Esta ha sido la realidad de los últimos meses. La pandemia ocasionada por el coronavirus nos obligó a vivir confinados entre las cuatro paredes de casa. Han sido algo más de dos meses en los que solo pudimos relacionarnos con la familia y los amigos a través de las redes sociales, en los que nos hemos visto privados del beso del hijo recluido a docenas de quilómetros, de la nieta de meses que vive a escasos mil metros, del abrazo de tanto amigo fraternal.
Hemos respirado el miedo al contagio y hemos contado nuestros muertos por miles, tantos que tal vez nunca se sepa su número exacto. Creo que a estas alturas todo el mundo sabe que se nos ha mentido del modo más burdo y manipulador. En todo. Se actuó tarde y mal porque primó la conveniencia sobre la prudencia. Por eso se permitió que se celebrase una manifestación ideológica el 8M o que se mantuviesen los partidos de fútbol a pesar de que Italia contabilizaba ya sus muertos por centenares.

*Orden de trabajo:* Reproduce palabra por palabra el pasaje del texto sobre el confinamiento que comienza en "Esta ha sido" y acaba tras "tanto amigo fraternal.".

*Información extraída:*
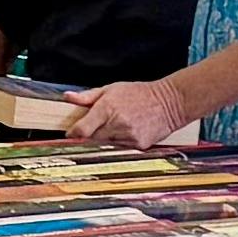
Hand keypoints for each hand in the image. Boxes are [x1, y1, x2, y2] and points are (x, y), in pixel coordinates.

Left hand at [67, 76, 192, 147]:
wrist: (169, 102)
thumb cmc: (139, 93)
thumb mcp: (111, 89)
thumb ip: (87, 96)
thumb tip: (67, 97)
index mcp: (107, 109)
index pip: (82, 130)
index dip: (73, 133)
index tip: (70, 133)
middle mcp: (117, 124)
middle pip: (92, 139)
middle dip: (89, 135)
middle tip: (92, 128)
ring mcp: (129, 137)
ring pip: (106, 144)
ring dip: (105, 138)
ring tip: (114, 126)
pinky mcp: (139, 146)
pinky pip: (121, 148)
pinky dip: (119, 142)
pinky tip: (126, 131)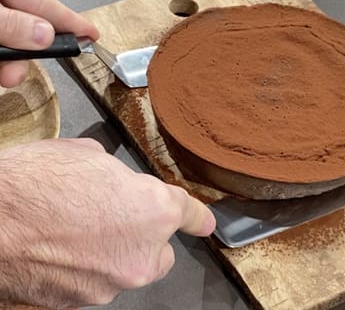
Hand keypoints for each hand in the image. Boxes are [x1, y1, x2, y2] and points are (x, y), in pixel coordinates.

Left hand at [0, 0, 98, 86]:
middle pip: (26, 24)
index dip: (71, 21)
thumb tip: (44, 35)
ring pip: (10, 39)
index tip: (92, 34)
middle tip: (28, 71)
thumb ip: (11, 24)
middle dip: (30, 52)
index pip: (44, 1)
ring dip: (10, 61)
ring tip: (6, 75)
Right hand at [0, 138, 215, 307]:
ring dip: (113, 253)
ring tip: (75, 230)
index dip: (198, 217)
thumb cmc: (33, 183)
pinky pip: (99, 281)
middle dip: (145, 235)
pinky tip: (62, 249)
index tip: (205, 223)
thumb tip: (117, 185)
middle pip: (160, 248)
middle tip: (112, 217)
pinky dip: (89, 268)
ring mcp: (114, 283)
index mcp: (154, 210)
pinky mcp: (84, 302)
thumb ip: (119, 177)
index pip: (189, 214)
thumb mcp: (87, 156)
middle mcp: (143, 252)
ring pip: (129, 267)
* * *
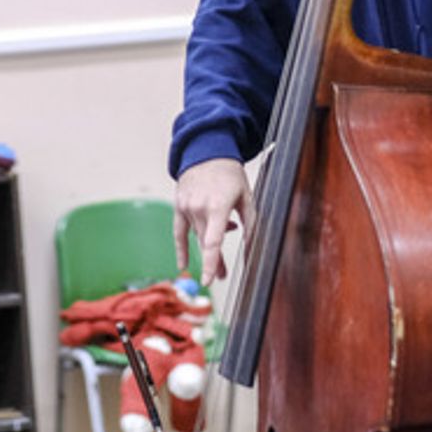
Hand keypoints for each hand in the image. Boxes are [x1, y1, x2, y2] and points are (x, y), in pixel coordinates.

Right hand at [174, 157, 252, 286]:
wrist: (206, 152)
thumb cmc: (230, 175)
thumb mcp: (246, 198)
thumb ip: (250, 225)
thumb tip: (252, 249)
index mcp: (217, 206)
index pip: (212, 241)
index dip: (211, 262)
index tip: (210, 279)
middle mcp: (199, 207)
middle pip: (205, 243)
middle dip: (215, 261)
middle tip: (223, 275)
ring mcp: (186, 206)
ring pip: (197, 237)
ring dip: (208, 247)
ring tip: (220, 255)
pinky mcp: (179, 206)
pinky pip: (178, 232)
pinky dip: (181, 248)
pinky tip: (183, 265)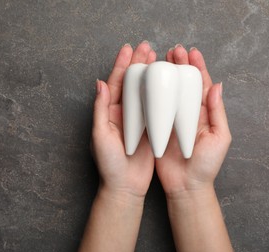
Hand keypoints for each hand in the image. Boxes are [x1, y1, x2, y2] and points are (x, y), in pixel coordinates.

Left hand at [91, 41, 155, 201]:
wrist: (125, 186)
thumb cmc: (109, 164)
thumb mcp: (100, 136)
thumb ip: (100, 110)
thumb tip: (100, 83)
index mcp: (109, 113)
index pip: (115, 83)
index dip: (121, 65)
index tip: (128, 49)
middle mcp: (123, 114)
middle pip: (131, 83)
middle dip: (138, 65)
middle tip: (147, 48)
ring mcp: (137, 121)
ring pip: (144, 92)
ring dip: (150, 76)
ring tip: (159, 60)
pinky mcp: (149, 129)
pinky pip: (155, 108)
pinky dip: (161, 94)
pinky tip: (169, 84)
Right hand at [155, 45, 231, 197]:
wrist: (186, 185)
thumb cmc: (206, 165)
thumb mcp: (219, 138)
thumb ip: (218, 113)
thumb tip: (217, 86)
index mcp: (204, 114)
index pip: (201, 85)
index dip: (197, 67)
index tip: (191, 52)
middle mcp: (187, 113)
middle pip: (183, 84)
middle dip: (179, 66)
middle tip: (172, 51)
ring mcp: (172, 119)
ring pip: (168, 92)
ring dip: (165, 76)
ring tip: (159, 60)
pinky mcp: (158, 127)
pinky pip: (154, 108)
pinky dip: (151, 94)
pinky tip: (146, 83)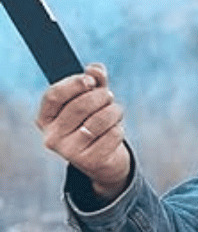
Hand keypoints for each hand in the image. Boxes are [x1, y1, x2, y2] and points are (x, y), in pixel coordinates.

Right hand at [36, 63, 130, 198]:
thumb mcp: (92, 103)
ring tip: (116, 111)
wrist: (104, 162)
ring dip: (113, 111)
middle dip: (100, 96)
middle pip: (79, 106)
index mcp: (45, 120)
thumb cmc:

*Ejercicio resuelto:*
Esta ha sido la realidad de los últimos meses. La pandemia ocasionada por el coronavirus nos obligó a vivir confinados entre las cuatro paredes de casa. Han sido algo más de dos meses en los que solo pudimos relacionarnos con la familia y los amigos a través de las redes sociales, en los que nos hemos visto privados del beso del hijo recluido a docenas de quilómetros, de la nieta de meses que vive a escasos mil metros, del abrazo de tanto amigo fraternal.